Octavian Manea branches out from COIN to the realm of power projection:

The Role of an Air Sea Battle-Centric Posture in Strategic Reassurance: SWJ Interview with Elbridge Colby 

SWJ: In a time when the PLA is intensively investing in anti-access/area-denial (A2/AD) capabilities, how would you characterize the Chinese way of war? What are they preparing for?

EC: My understanding of what the Chinese are trying to accomplish is the ability to effectively counter a third party intervention. If you look at the strategic landscape in the Western Pacific, more or less starting from 1945, the US dominated the aerial and maritime spheres.
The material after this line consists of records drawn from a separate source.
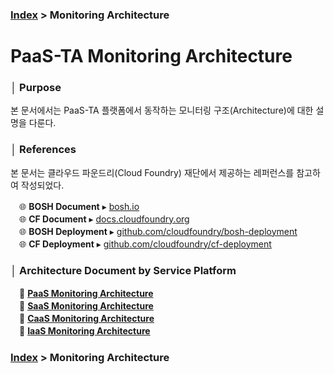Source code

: ### [Index](https://github.com/PaaS-TA/Guide/tree/working-new-template) > Monitoring Architecture


# PaaS-TA Monitoring Architecture


### │ Purpose
본 문서에서는 PaaS-TA 플랫폼에서 동작하는 모니터링 구조(Architecture)에 대한 설명을 다룬다.


### │ References
본 문서는 클라우드 파운드리(Cloud Foundry) 재단에서 제공하는 레퍼런스를 참고하여 작성되었다.

　🌐 **BOSH Document** ▸ <a href="https://bosh.io">bosh.io</a>  
　🌐 **CF Document** ▸ <a href="https://docs.cloudfoundry.org">docs.cloudfoundry.org</a>  
　🌐 **BOSH Deployment** ▸ <a href="https://github.com/cloudfoundry/bosh-deployment">github.com/cloudfoundry/bosh-deployment</a>  
　🌐 **CF Deployment** ▸ <a href="https://github.com/cloudfoundry/cf-deployment">github.com/cloudfoundry/cf-deployment</a>  


### │ Architecture Document by Service Platform
　📘 **[PaaS Monitoring Architecture](PAAS_MONITORING_ARCHITECTURE.md)**  
　📘 **[SaaS Monitoring Architecture](SAAS_MONITORING_ARCHITECTURE.md)**  
　📘 **[CaaS Monitoring Architecture](CAAS_MONITORING_ARCHITECTURE.md)**  
　📘 **[IaaS Monitoring Architecture](IAAS_MONITORING_ARCHITECTURE.md)**  


### [Index](https://github.com/PaaS-TA/Guide/tree/working-new-template) > Monitoring Architecture
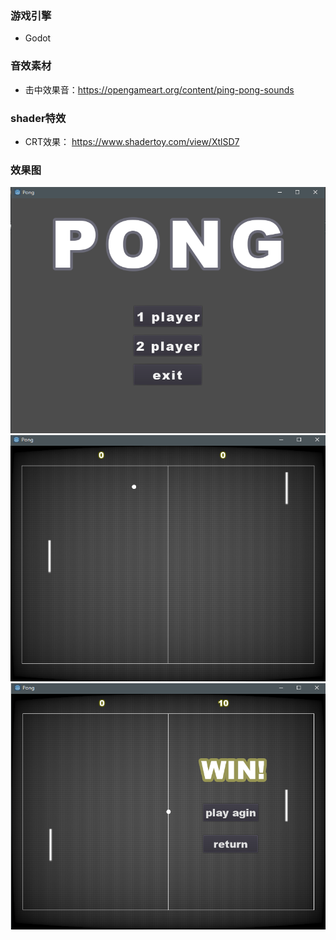 ### 游戏引擎
* Godot

### 音效素材
* 击中效果音：https://opengameart.org/content/ping-pong-sounds

### shader特效
* CRT效果： https://www.shadertoy.com/view/XtlSD7

### 效果图
![](docs/title.png)
![](docs/game.png)
![](docs/gameover.png)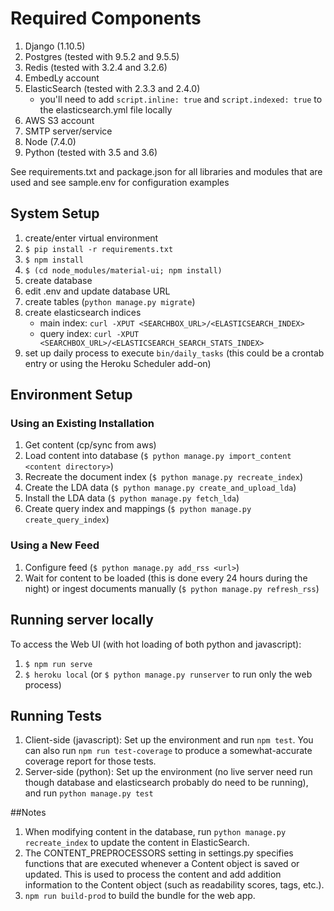 # Required Components
1. Django (1.10.5)
2. Postgres (tested with 9.5.2 and 9.5.5)
3. Redis (tested with 3.2.4 and 3.2.6)
4. EmbedLy account
5. ElasticSearch  (tested with 2.3.3 and 2.4.0)
    - you'll need to add `script.inline: true` and `script.indexed: true` to the 
      elasticsearch.yml file locally
6. AWS S3 account
7. SMTP server/service
8. Node (7.4.0)
9. Python (tested with 3.5 and 3.6)

See requirements.txt and package.json for all libraries and modules that are 
used and see sample.env for configuration examples

## System Setup
1. create/enter virtual environment
2. `$ pip install -r requirements.txt`
3. `$ npm install`
4. `$ (cd node_modules/material-ui; npm install)`
5. create database
6. edit .env and update database URL
7. create tables (`python manage.py migrate`)
8. create elasticsearch indices
    - main index: `curl -XPUT <SEARCHBOX_URL>/<ELASTICSEARCH_INDEX>`
    - query index: `curl -XPUT <SEARCHBOX_URL>/<ELASTICSEARCH_SEARCH_STATS_INDEX>`
9. set up daily process to execute `bin/daily_tasks` (this could be a crontab entry or using the Heroku Scheduler add-on)

## Environment Setup
### Using an Existing Installation
1. Get content (cp/sync from aws)
2. Load content into database (`$ python manage.py import_content <content directory>`)
3. Recreate the document index (`$ python manage.py recreate_index`)
4. Create the LDA data (`$ python manage.py create_and_upload_lda`)
5. Install the LDA data (`$ python manage.py fetch_lda`)
6. Create query index and mappings (`$ python manage.py create_query_index`)

### Using a New Feed
1. Configure feed (`$ python manage.py add_rss <url>`)
2. Wait for content to be loaded (this is done every 24 hours during the night)
   or ingest documents manually (`$ python manage.py refresh_rss`)


## Running server locally
To access the Web UI (with hot loading of both python and javascript):
1. `$ npm run serve`
2. `$ heroku local` (or `$ python manage.py runserver` to run only the web 
   process)

## Running Tests
1. Client-side (javascript): Set up the environment and run `npm test`. You can 
   also run `npm run test-coverage` to produce a somewhat-accurate coverage 
   report for those tests.
2. Server-side (python): Set up the environment (no live server need run though 
   database and elasticsearch probably do need to be running), and run 
   `python manage.py test`

##Notes
1. When modifying content in the database, run `python manage.py recreate_index` to update the content in ElasticSearch.
2. The CONTENT_PREPROCESSORS setting in settings.py specifies functions that are executed whenever a Content object is saved or updated.  This is used to process the content and add addition information to the Content object (such as readability scores, tags, etc.).
3. `npm run build-prod` to build the bundle for the web app.

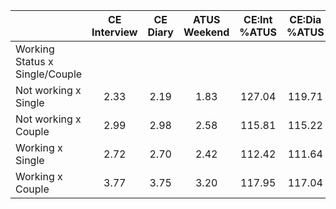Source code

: 
|                      | CE<br>Interview |  CE<br>Diary | ATUS<br>Weekend | CE:Int<br>%ATUS | CE:Dia<br>%ATUS |
| -------------------- | :----------: | :----------: | :----------: | :----------: | :----------: |
| Working Status x Single/Couple |              |              |              |              |              |
| Not working x Single |         2.33 |         2.19 |         1.83 |       127.04 |       119.71 |
| Not working x Couple |         2.99 |         2.98 |         2.58 |       115.81 |       115.22 |
| Working x Single     |         2.72 |         2.70 |         2.42 |       112.42 |       111.64 |
| Working x Couple     |         3.77 |         3.75 |         3.20 |       117.95 |       117.04 |

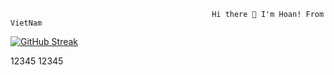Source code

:                                                  Hi there 👋 I'm Hoan! From VietNam
[![GitHub Streak](https://github-readme-streak-stats.herokuapp.com?user=manhhoan76&theme=radical&hide_border=true&date_format=M%20j%5B%2C%20Y%5D)](https://git.io/streak-stats)

12345
12345
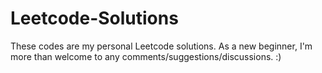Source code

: # Leetcode-Solutions
These codes are my personal Leetcode solutions. As a new beginner, I'm more than welcome to any comments/suggestions/discussions. :)
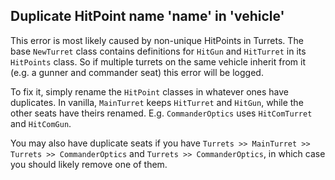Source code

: ## Duplicate HitPoint name 'name' in 'vehicle'
This error is most likely caused by non-unique HitPoints in Turrets. The base `NewTurret` class contains definitions for `HitGun` and `HitTurret` in its `HitPoints` class. So if multiple turrets on the same vehicle inherit from it (e.g. a gunner and commander seat) this error will be logged.

To fix it, simply rename the `HitPoint` classes in whatever ones have duplicates. In vanilla, `MainTurret` keeps `HitTurret` and `HitGun`, while the other seats have theirs renamed. E.g. `CommanderOptics` uses `HitComTurret` and `HitComGun`.

You may also have duplicate seats if you have `Turrets >> MainTurret >> Turrets >> CommanderOptics` and `Turrets >> CommanderOptics`, in which case you should likely remove one of them.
Obviously, we had less success on the Eurasian landmass, but the whole system was predicated on the ability of the US fleet and airpower to dominate the Pacific.
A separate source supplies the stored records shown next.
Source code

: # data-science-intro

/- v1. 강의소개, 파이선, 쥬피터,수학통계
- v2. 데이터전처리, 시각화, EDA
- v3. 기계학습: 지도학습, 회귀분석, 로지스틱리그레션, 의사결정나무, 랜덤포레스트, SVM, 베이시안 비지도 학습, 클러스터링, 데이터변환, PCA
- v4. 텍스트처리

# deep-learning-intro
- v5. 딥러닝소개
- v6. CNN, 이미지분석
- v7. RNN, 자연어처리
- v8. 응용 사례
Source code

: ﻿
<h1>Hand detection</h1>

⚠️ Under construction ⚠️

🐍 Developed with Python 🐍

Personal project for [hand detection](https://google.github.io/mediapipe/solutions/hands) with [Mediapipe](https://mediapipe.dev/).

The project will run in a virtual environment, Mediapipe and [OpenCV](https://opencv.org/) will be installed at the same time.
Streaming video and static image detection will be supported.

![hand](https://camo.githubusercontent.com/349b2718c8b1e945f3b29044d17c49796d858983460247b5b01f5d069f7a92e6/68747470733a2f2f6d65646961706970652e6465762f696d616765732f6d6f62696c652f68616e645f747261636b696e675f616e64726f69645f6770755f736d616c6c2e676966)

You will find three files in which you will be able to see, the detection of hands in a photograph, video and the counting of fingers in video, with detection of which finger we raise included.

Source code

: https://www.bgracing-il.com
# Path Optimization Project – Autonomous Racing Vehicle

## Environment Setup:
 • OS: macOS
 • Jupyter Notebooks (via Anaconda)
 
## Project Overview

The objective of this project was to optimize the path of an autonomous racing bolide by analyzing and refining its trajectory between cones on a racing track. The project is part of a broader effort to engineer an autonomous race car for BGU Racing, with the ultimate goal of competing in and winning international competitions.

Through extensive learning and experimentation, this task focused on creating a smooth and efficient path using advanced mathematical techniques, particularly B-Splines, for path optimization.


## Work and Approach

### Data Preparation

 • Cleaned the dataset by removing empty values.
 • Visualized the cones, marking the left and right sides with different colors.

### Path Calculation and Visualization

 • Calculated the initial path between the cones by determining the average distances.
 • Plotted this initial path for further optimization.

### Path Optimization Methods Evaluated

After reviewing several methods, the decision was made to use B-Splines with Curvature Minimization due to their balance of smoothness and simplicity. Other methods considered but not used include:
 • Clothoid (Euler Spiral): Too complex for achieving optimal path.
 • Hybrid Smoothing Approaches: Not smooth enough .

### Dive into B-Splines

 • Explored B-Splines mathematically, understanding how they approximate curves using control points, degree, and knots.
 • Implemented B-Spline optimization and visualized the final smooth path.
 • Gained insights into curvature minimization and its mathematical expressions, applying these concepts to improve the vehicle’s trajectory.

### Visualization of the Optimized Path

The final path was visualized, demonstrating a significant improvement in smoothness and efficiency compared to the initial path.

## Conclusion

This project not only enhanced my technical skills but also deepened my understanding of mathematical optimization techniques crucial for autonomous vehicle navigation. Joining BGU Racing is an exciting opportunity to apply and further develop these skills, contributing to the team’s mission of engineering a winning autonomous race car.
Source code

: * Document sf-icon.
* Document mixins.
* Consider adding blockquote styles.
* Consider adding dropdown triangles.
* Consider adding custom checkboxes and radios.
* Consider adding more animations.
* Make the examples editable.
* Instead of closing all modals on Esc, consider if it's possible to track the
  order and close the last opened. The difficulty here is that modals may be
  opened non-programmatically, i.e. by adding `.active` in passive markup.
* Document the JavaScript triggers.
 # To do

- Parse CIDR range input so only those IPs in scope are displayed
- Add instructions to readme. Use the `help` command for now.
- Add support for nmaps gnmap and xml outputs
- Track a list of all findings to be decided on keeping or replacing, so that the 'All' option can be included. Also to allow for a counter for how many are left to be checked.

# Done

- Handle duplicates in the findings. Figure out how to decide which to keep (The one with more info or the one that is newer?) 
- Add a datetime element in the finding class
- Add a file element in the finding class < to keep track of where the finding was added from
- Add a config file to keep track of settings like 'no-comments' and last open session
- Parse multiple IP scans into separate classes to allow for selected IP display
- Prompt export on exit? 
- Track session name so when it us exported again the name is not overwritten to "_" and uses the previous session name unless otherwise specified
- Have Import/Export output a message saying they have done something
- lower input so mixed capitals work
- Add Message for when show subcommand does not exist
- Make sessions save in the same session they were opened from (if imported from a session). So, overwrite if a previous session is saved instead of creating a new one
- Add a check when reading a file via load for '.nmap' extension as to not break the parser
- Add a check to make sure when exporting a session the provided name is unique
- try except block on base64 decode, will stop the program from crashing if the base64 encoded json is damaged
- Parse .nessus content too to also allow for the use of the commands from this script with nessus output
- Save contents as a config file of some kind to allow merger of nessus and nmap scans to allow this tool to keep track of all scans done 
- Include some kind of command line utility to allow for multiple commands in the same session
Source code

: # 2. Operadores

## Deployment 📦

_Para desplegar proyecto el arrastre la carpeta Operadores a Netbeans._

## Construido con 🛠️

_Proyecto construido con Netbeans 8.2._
The particular contingency for which this was most relevant was Taiwan. Now, the US continues to have a policy guided by the Taiwan Act which, at the very least, suggests that we might intervene militarily. This is something that the Chinese are not comfortable with. It [the claim to Taiwan] is a core element of their regime’s legitimacy. This issue became more salient after the Taiwan Strait crisis in 1995/1996. That was a wakeup call for the Chinese, and in its aftermath they decided to build up the ability to try to effectively push back the US military. The trajectory of Chinese military development has therefore been to build forces that would potentially enable them to prevent the US from operating effectively in the areas that we need to be able to dominate if we decide to defend Taiwan in the event of Chinese military attack or attempted coercion. In this context they have spent a lot of time and resources on more accurate ballistic and cruise missiles, aerial forces and naval forces, basically with the overarching idea of creating an A2/AD bubble in order to deny the US the ability to exercise its power in the Western Pacific. That challenge to our power projection ability has been compounded because of the centralization of the US military posture following the Cold War, becoming increasingly focused on Guam and a few other nodes in the Pacific region.

SWJ: What are the implications of China’s military build-up for the United States?
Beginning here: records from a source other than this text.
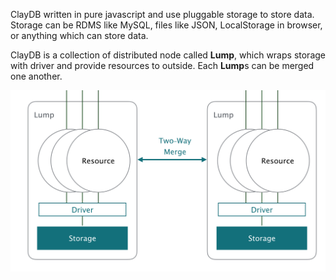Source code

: ClayDB written in pure javascript and use pluggable storage to store data. 
Storage can be RDMS like MySQL, files like JSON, LocalStorage in browser, or anything which can store data.

ClayDB is a collection of distributed node called **Lump**, which wraps storage with driver and provide resources to outside.
Each **Lump**s can be merged one another.

<img src="assets/images/claydb-overview.png" 
    alt="Overview"
/>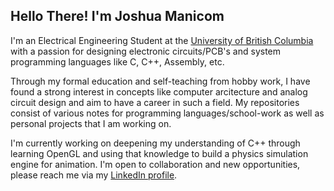 ## Hello There! I'm Joshua Manicom

I'm an Electrical Engineering Student at the [University of British Columbia](https://ubc.ca/) with a passion for designing electronic circuits/PCB's and system programming languages like C, C++, Assembly, etc.

Through my formal education and self-teaching from hobby work, I have found a strong interest in concepts like computer arcitecture and analog circuit design and aim to have a career in such a field. My repositories consist of various notes for programming languages/school-work as well as personal projects that I am working on.

I'm currently working on deepening my understanding of C++ through learning OpenGL and using that knowledge to build a physics simulation engine for animation. I'm open to collaboration and new opportunities, please reach me via my [LinkedIn profile](https://www.linkedin.com/in/joshua-manicom-1650432b5/).

<!--
**Jmanicom/Jmanicom** is a ✨ _special_ ✨ repository because its `README.md` (this file) appears on your GitHub profile.

Here are some ideas to get you started:

- 🔭 I’m currently working on ...
- 🌱 I’m currently learning ...
- 👯 I’m looking to collaborate on ...
- 🤔 I’m looking for help with ...
- 💬 Ask me about ...
- 📫 How to reach me: ...
- 😄 Pronouns: ...
- ⚡ Fun fact: ...
-->
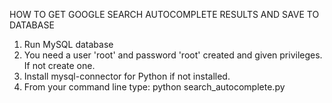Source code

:  HOW TO GET GOOGLE SEARCH AUTOCOMPLETE RESULTS AND SAVE TO DATABASE
1. Run MySQL database
2. You need a user 'root' and password 'root' created and given privileges. If not create one.
3. Install mysql-connector for Python if not installed.
4. From your command line type: python search_autocomplete.py <word-to-search>
   
	

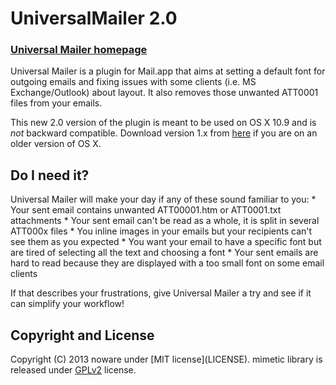 UniversalMailer 2.0
===================

<h3><a href='http://universalmailer.github.io/UniversalMailer/'>Universal Mailer homepage</a></h3>

Universal Mailer is a plugin for Mail.app that aims at setting a default font for outgoing emails and fixing issues
with some clients (i.e. MS Exchange/Outlook) about layout. It also removes those unwanted ATT0001 files from your
emails.

This new 2.0 version of the plugin is meant to be used on OS X 10.9 and is _not_ backward compatible.
Download version 1.x from <a href='http://universalmailer.github.io/UniversalMailer/download.html'>here</a> if
you are on an older version of OS X.

<h2>Do I need it?</h2>
Universal Mailer will make your day if any of these sound familiar to you:
* Your sent email contains unwanted ATT00001.htm or ATT0001.txt attachments
* Your sent email can't be read as a whole, it is split in several ATT000x files
* You inline images in your emails but your recipients can't see them as you expected
* You want your email to have a specific font but are tired of selecting all the text and choosing a font
* Your sent emails are hard to read because they are displayed with a too small font on some email clients

If that describes your frustrations, give Universal Mailer a try and see if it can simplify your workflow!

<h2>Copyright and License</h2>
Copyright (C) 2013 noware under [MIT license](LICENSE). mimetic library is released under
<a href='http://www.gnu.org/licenses/gpl-2.0.html'>GPLv2</a> license.
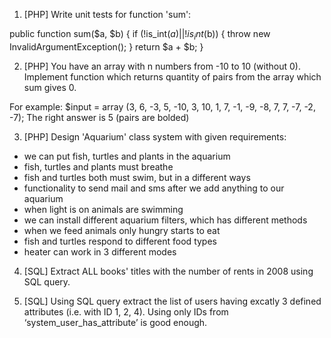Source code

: 	 	 	 	
1. [PHP] Write unit tests for function 'sum':

public function sum($a, $b)
{
    if (!is_int($a) || !is_int($b)) {
        throw new InvalidArgumentException();
    }
    return $a + $b;
}


2. [PHP] You have an array with n numbers from -10 to 10 (without 0). Implement function which returns quantity of pairs from the array which sum gives 0.

For example:
$input = array (3, 6, -3, 5, -10, 3, 10, 1, 7, -1, -9, -8, 7, 7, -7, -2, -7);
The right answer is 5 (pairs are bolded)


3. [PHP] Design 'Aquarium' class system with given requirements:
- we can put fish, turtles and plants in the aquarium
- fish, turtles and plants must breathe
- fish and turtles both must swim, but in a different ways
- functionality to send mail and sms after we add anything to our aquarium
- when light is on animals are swimming
- we can install different aquarium filters, which has different methods
- when we feed animals only hungry starts to eat
- fish and turtles respond to different food types
- heater can work in 3 different modes



4. [SQL] Extract ALL books' titles with the number of rents in 2008 using SQL query.



5. [SQL] Using SQL query extract the list of users having excatly 3 defined attributes (i.e. with ID 1, 2, 4). Using only IDs from ‘system_user_has_attribute’ is good enough.


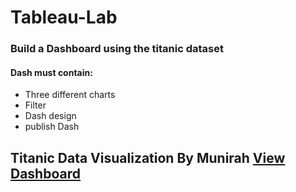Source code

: # Tableau-Lab

### Build a Dashboard using the titanic dataset
#### Dash must contain:
- Three different charts
- Filter
- Dash design
- publish Dash


## Titanic Data Visualization By Munirah [**View Dashboard**](https://10az.online.tableau.com/#/site/munirahssite/workbooks/1967146?:origin=card_share_link)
EC:  As we go forward and the Chinese economy likely continues to grow, they will presumably continue to put significant resources into these military capabilities. If we think about the basic military problem, the US is trying to project its power across the greatest expense of water on the globe, very far from our shores, using naval and airpower, all while the Chinese are operating from their mainland. The Chinese basically are trying to frustrate our ability to enter, while we are trying to get there and accomplish our objectives. As the Chinese military become more sophisticated, it will become a great problem for us.

SWJ: Are the Chinese A2/AD capabilities a long-term threat to the credibility of the deterrence capital that the US is providing to the region?

EC: Absolutely. We can see this in the case of Japan, where we see a lot more interest, focus, and essentially need for a stronger military posture. Publicly the Japanese are talking about North Korea, but what they are really worried about is China. The Senkaku Islands are the tip of the iceberg. A few months ago the Chinese state-affiliated press started to talk about the Chinese claims on the Ryukyu Islands, of which Okinawa is a part. It is a classic example of the downside of accommodation or appeasement in that the potential adversary can get hungrier rather than sated due to accommodation. And Taiwan’s closer relationship with mainland China is, in part, a result of the shifting regional military balance. More broadly, in these kinds of strategic competitions, perceptions of capability and resolve are crucial. If everyone thinks we are growing weaker, then they are likely to behave accordingly. 

A lengthy interview – read the rest here.

4 Responses to “Manea Interviews Colby on Air-Sea Battle”

  1. Grurray Says:

    “Abandoning Taiwan would be unwise for political, strategic, and military reasons. One of the reasons why it would be a bad idea to leave Taiwan high and dry is that it would send a very clear signal about the staying power of the United States, with negative potential repercussions for our relationships throughout the world.”
    How many times over the years have we heard that circular logic –
    we have to stay with this plan because to change would make us appear weak.
    If we appear weak then we wouldn’t be able to implement plans like this.
    The map becomes the territory. Pretty soon we end up defending plans instead of our real interests.
    We’ve already conceded Taiwan now that we’re pulling out Marines from Okinawa to Guam. Until we can get lasers accurate enough to shoot down Chinese missiles, we’re in the fall back strategy around the Western Pacific outer chain islands.
    Which pushes us farther and farther from where we need to be which is in the Indian Ocean

  2. T. Greer Says:

    “Which one is better suited for providing strategic reassurance to US regional allies – offshore control or ASB?”

    This would be an interesting poll for the ZP readership. In the event of escalating tensions, is it better to use offshore control or ASB type campaign? I stand petty firmly in one camp…. but I am curious where other ZP readers find themselves.
    (If such a discussion has already happened feel free to drop the link. I remember plenty of links to other people discussing the question, but that doesn’t count, does it? ^_~ )

  3. Grurray Says:

    Blockade for sure
    In addition to the string of outer islands, we can establish a presence in a large containment ring stretching through NW Australia – Cocos Islands – Diego Garcia – Djibouti.
    We’re already now forcing the Chinese to finding supply routes through the Eurasian interior just by talking about it.
    How well do you think the settled coastal Chinese will get along with their nomadic barbarian neighbors?

  4. J.ScottShipman Says:

    Isn’t the whole point of a strategy “control?” This interview had the look and feel of advocating more reliance on technology and/or ASB, with fewer answers on “how” that control would be realized. We’ve reached a point where technology and reliance therein has become in the minds of many defense thinkers an end unto itself. 
    His comment about the Western Pacific being turned into a free-fire zone made me chuckle; that’s what war looks like—the “free-fire” part. I’m more concerned we won’t possess the will nor the platforms to inflict “suffering” if necessary—so speculating on the will and corporate memory of the Chinese people doesn’t do a lot for the essence of his argument.